■ What is being asked ■
Filter the listing for lines containing "proficiency".

- Opening Delimiter -

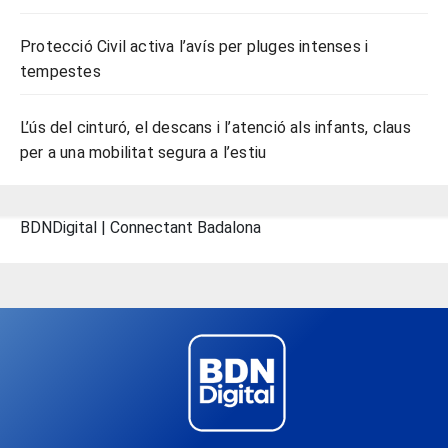
Protecció Civil activa l’avís per pluges intenses i
tempestes
L’ús del cinturó, el descans i l’atenció als infants, claus
per a una mobilitat segura a l’estiu
BDNDigital | Connectant Badalona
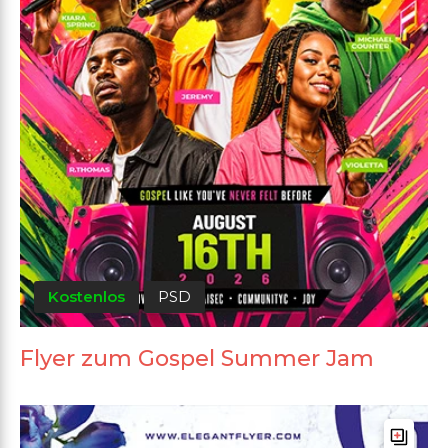
Kostenlos
PSD
Flyer zum Gospel Summer Jam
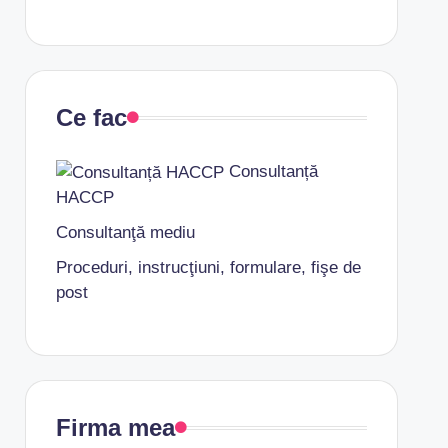
Ce fac
Consultanță
HACCP
Consultanţă mediu
Proceduri, instrucţiuni, formulare, fişe de
post
Firma mea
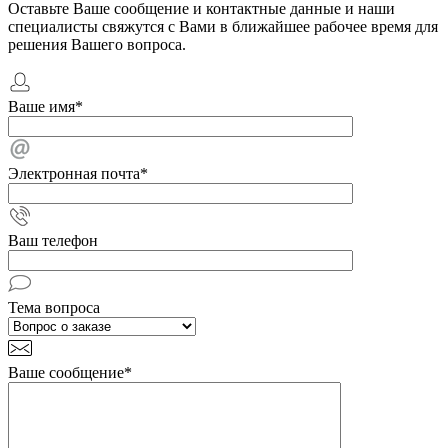
Оставьте Ваше сообщение и контактные данные и наши
специалисты свяжутся с Вами в ближайшее рабочее время для
решения Вашего вопроса.
Ваше имя
*
Электронная почта
*
Ваш телефон
Тема вопроса
Ваше сообщение
*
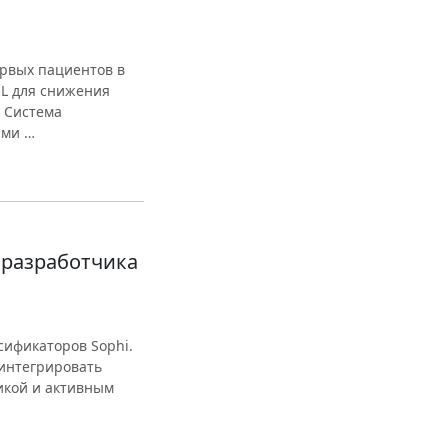
рвых пациентов в
OL для снижения
. Система
ыми …
 разработчика
сификаторов Sophi.
 интегрировать
икой и активным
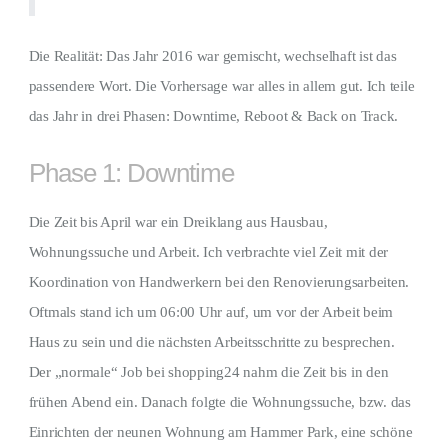
Die Realität: Das Jahr 2016 war gemischt, wechselhaft ist das
passendere Wort. Die Vorhersage war alles in allem gut. Ich teile
das Jahr in drei Phasen: Downtime, Reboot & Back on Track.
Phase 1: Downtime
Die Zeit bis April war ein Dreiklang aus Hausbau,
Wohnungssuche und Arbeit. Ich verbrachte viel Zeit mit der
Koordination von Handwerkern bei den Renovierungsarbeiten.
Oftmals stand ich um 06:00 Uhr auf, um vor der Arbeit beim
Haus zu sein und die nächsten Arbeitsschritte zu besprechen.
Der „normale“ Job bei shopping24 nahm die Zeit bis in den
frühen Abend ein. Danach folgte die Wohnungssuche, bzw. das
Einrichten der neunen Wohnung am Hammer Park, eine schöne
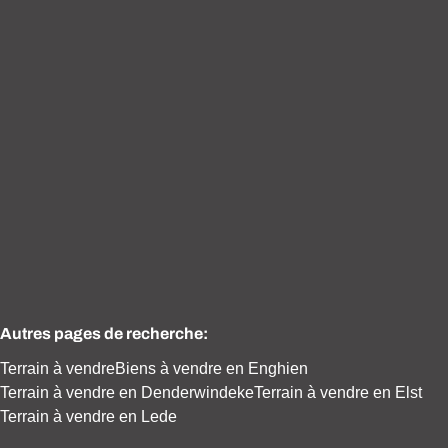
VENDU
Maison de campagne sur env. 28ares
7850 Enghien
(ref.
1864
)
Vendu
Autres pages de recherche
:
Terrain à vendre
Biens à vendre en Enghien
Terrain à vendre en Denderwindeke
Terrain à vendre en Elst
Terrain à vendre en Lede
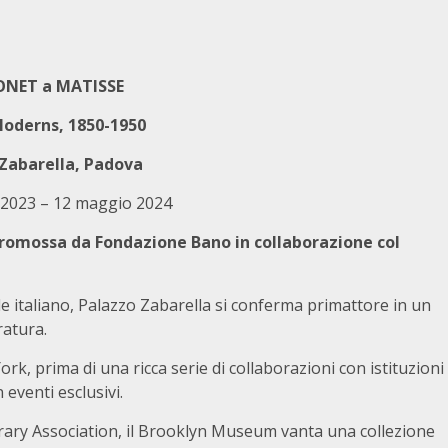
ONET a MATISSE
Moderns, 1850-1950
Zabarella, Padova
 2023 – 12 maggio 2024
romossa da Fondazione Bano in collaborazione col
e italiano, Palazzo Zabarella si conferma primattore in un
ratura.
k, prima di una ricca serie di collaborazioni con istituzioni
eventi esclusivi.
ary Association, il Brooklyn Museum vanta una collezione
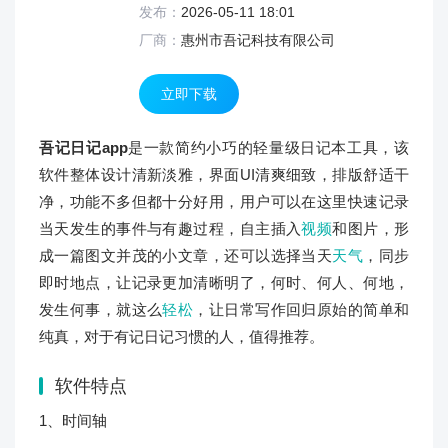
发布：
2026-05-11 18:01
厂商：
惠州市吾记科技有限公司
立即下载
吾记日记app
是一款简约小巧的轻量级日记本工具，该
软件整体设计清新淡雅，界面UI清爽细致，排版舒适干
净，功能不多但都十分好用，用户可以在这里快速记录
当天发生的事件与有趣过程，自主插入
视频
和图片，形
成一篇图文并茂的小文章，还可以选择当天
天气
，同步
即时地点，让记录更加清晰明了，何时、何人、何地，
发生何事，就这么
轻松
，让日常写作回归原始的简单和
纯真，对于有记日记习惯的人，值得推荐。
软件特点
1、时间轴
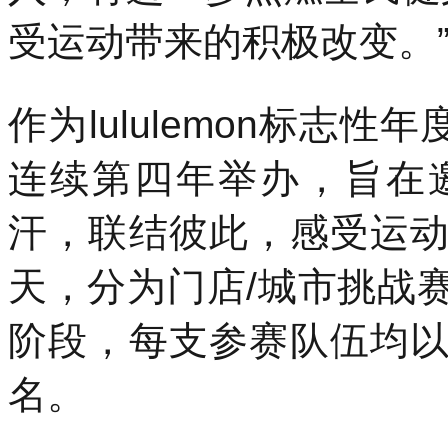
受运动带来的积极改变。
作为lululemon标志
连续第四年举办，旨在
汗，联结彼此，感受运
天，分为门店/城市挑战
阶段，每支参赛队伍均
名。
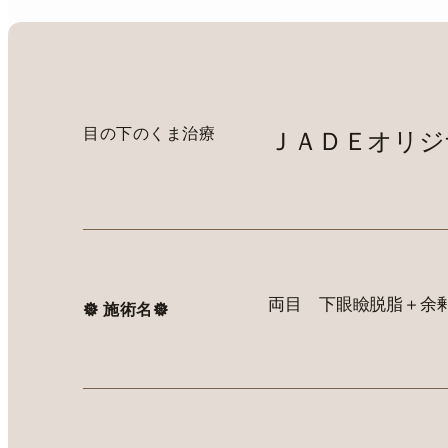
目の下のくま治療
ＪＡＤＥオリジ
両目 下眼瞼脱脂＋余
𖣔 施術名𖣔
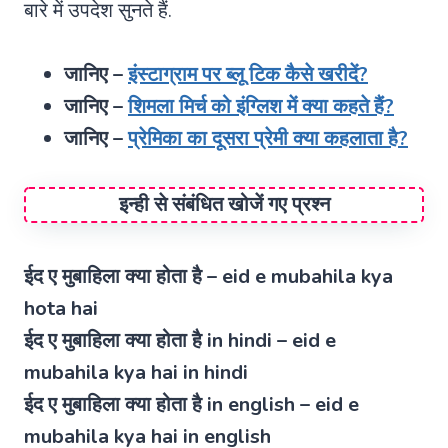
बारे में उपदेश सुनते हैं.
जानिए –
इंस्टाग्राम पर ब्लू टिक कैसे खरीदें?
जानिए –
शिमला मिर्च को इंग्लिश में क्या कहते हैं?
जानिए –
प्रेमिका का दूसरा प्रेमी क्या कहलाता है?
इन्ही से संबंधित खोजें गए प्रश्न
ईद ए मुबाहिला क्या होता है – eid e mubahila kya
hota hai
ईद ए मुबाहिला क्या होता है in hindi – eid e
mubahila kya hai in hindi
ईद ए मुबाहिला क्या होता है in english – eid e
mubahila kya hai in english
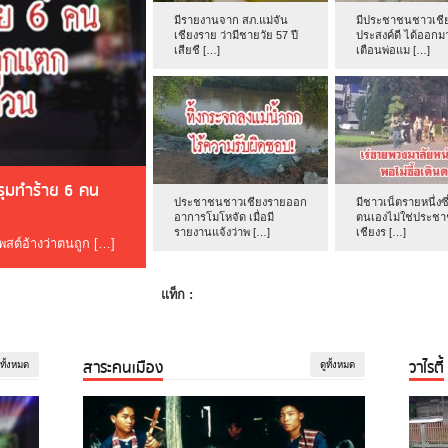
มีรายงานจาก สภ.แม่จัน
มีประชาชนชาวเชีย
เชียงราย ว่ามีชายวัย 57 ปี
ประสงค์ดี ได้ออกม
เสียชี […]
เตือนพ่อแม […]
ดรุมทำร้าย 6 คน
ประชาชนชาวเชียงรายออก
มีชาวเน็ตรายหนึ่งซึ
อาการโมโหจัด เมื่อมี
ตนเองไม่ใช่ประช
รายงานแจ้งว่าพ […]
เชียงร […]
โพสต์อ้างว่าตนถูก […]
แท็ก :
สาระคนเมือง
วาไรตี้
ูทั้งหมด
ดูทั้งหมด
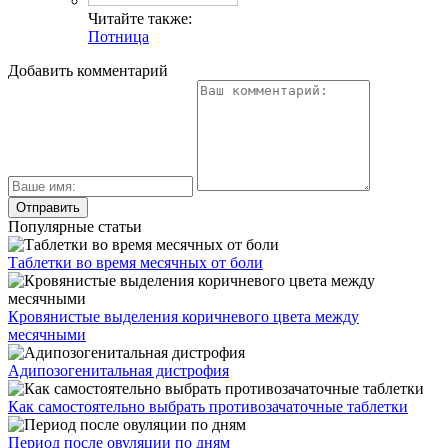
Читайте также:
Потница
Добавить комментарий
Популярные статьи
Таблетки во время месячных от боли
Кровянистые выделения коричневого цвета между
месячными
Адипозогенитальная дистрофия
Как самостоятельно выбрать противозачаточные таблетки
Период после овуляции по дням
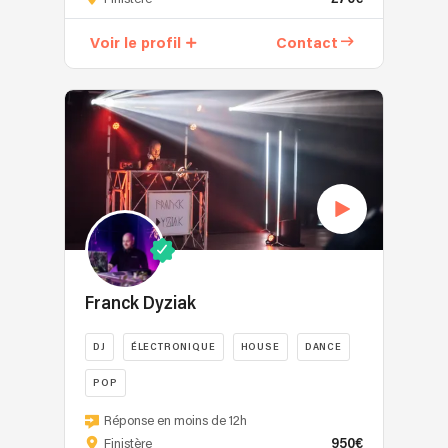
plus
de
Voir le profil
Contact
25
ans
par
la
musique
et
toutes
les
sources
musicales,
j'officie
pour
Franck Dyziak
tous
types
DJ
ÉLECTRONIQUE
HOUSE
DANCE
de
POP
soirées.
Votre
Le
Réponse en moins de 12h
anniversaire,
DJ
950€
Finistère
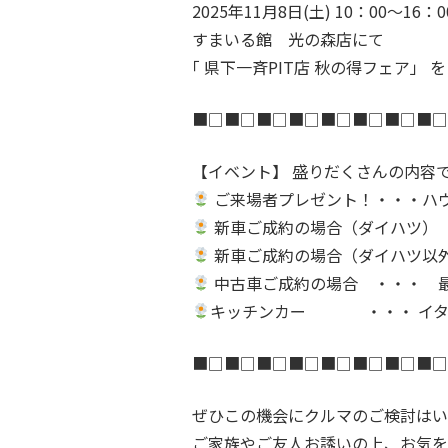
2025年11月8日(土) 10：00～16：0
すまいる館 光の森店にて
｢ 県下一斉PIT店 秋の得フェア」 
■□■□■□■□■□■□■□■□
【イベント】 盛りだ
ご来場者プレゼント！・・・ハウ
新車ご成約の場合（ダイハツ） 
新車ご成約の場合（ダイハツ以
中古車ご成約の場合 ・・・ 
キッチンカー ・・・ イタリ
■□■□■□■□■□■□■□■□
ぜひこの機会にクルマのご検討はい
ご家族やご友人お誘いの上、お気を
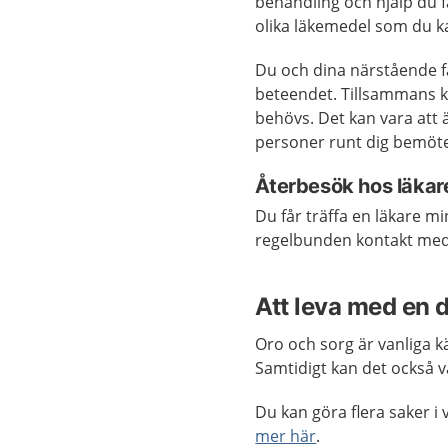
behandling och hjälp du få
olika läkemedel som du k
Du och dina närstående få
beteendet. Tillsammans ka
behövs. Det kan vara att 
personer runt dig bemöter
Återbesök hos läkar
Du får träffa en läkare m
regelbunden kontakt med
Att leva med en
Oro och sorg är vanliga 
Samtidigt kan det också v
Du kan göra flera saker 
mer här
.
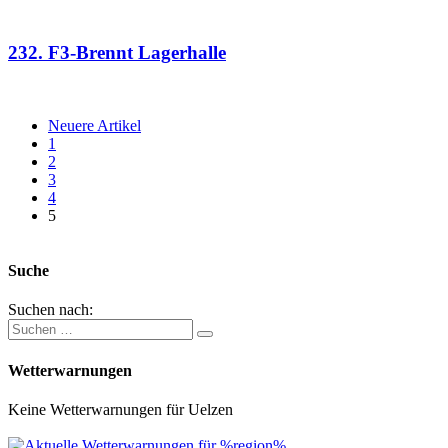
232. F3-Brennt Lagerhalle
Neuere Artikel
1
2
3
4
5
Suche
Suchen nach:
Wetterwarnungen
Keine Wetterwarnungen für Uelzen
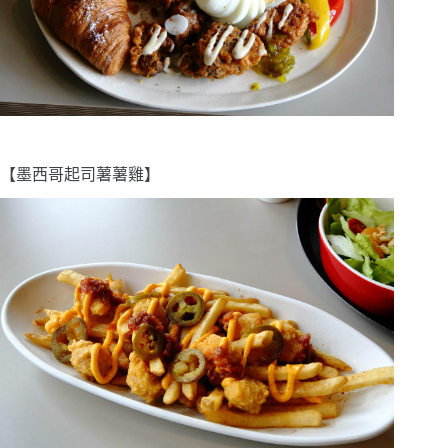
【墨西哥起司薯薯雞】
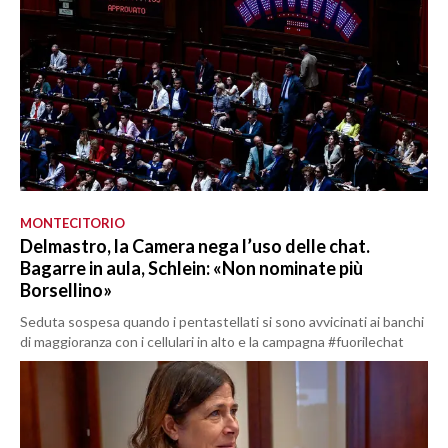
MONTECITORIO
Delmastro, la Camera nega l’uso delle chat.
Bagarre in aula, Schlein: «Non nominate più
Borsellino»
Seduta sospesa quando i pentastellati si sono avvicinati ai banchi
di maggioranza con i cellulari in alto e la campagna #fuorilechat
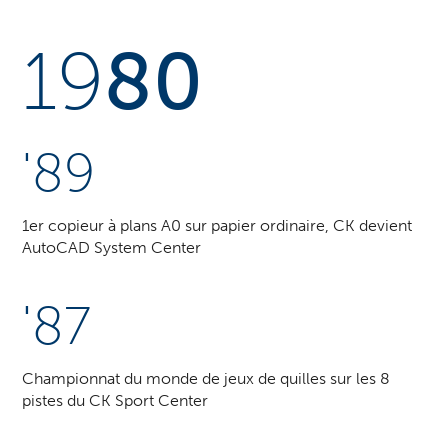
19
80
'89
1er copieur à plans A0 sur papier ordinaire, CK devient
AutoCAD System Center
'87
Championnat du monde de jeux de quilles sur les 8
pistes du CK Sport Center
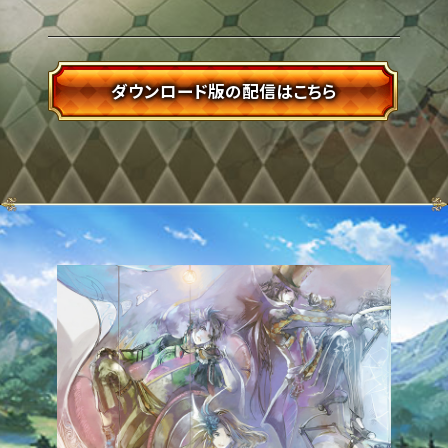
ダウンロード版の配信はこちら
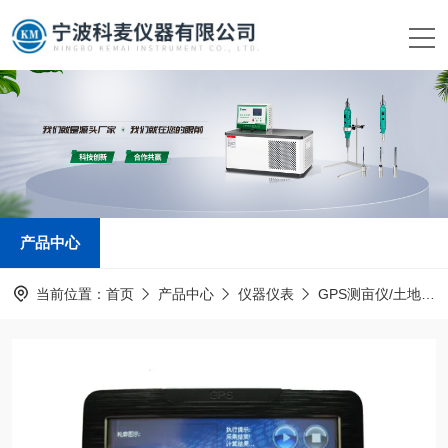
产品中心
当前位置：
首页
产品中心
仪器仪表
GPS测亩仪/土地面积测量仪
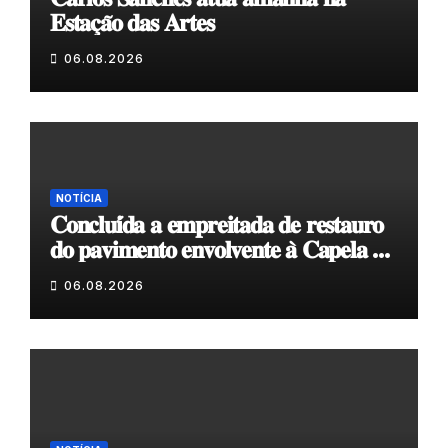
𝐄𝐬𝐭𝐚𝐜̧𝐚̃𝐨 𝐝𝐚𝐬 𝐀𝐫𝐭𝐞𝐬
06.08.2026
NOTÍCIA
𝐂𝐨𝐧𝐜𝐥𝐮𝐢́𝐝𝐚 𝐚 𝐞𝐦𝐩𝐫𝐞𝐢𝐭𝐚𝐝𝐚 𝐝𝐞 𝐫𝐞𝐬𝐭𝐚𝐮𝐫𝐨
𝐝𝐨 𝐩𝐚𝐯𝐢𝐦𝐞𝐧𝐭𝐨 𝐞𝐧𝐯𝐨𝐥𝐯𝐞𝐧𝐭𝐞 𝐚̀ 𝐂𝐚𝐩𝐞𝐥𝐚 𝐝𝐞
𝐂𝐨𝐯𝐚𝐬
06.08.2026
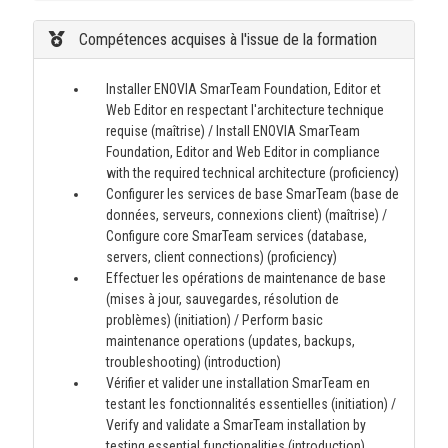
Compétences acquises à l'issue de la formation
Installer ENOVIA SmarTeam Foundation, Editor et
Web Editor en respectant l'architecture technique
requise (maîtrise) / Install ENOVIA SmarTeam
Foundation, Editor and Web Editor in compliance
with the required technical architecture (proficiency)
Configurer les services de base SmarTeam (base de
données, serveurs, connexions client) (maîtrise) /
Configure core SmarTeam services (database,
servers, client connections) (proficiency)
Effectuer les opérations de maintenance de base
(mises à jour, sauvegardes, résolution de
problèmes) (initiation) / Perform basic
maintenance operations (updates, backups,
troubleshooting) (introduction)
Vérifier et valider une installation SmarTeam en
testant les fonctionnalités essentielles (initiation) /
Verify and validate a SmarTeam installation by
testing essential functionalities (introduction)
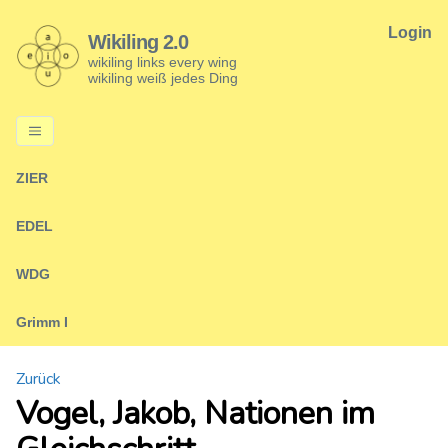
Login
Wikiling 2.0
wikiling links every wing
wikiling weiß jedes Ding
ZIER
EDEL
WDG
Grimm I
Zurück
Vogel, Jakob, Nationen im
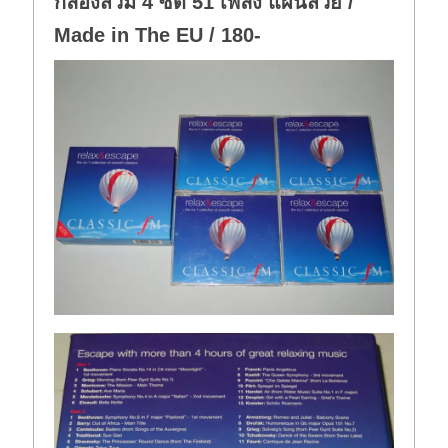
กล่องสวม 4 ซีดี 51 เพลง แผ่นสวย /
Made in The EU / 180-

- Closing Delimiter -

■ Response to the task ■
with the required technical architecture (proficiency)
servers, client connections) (proficiency)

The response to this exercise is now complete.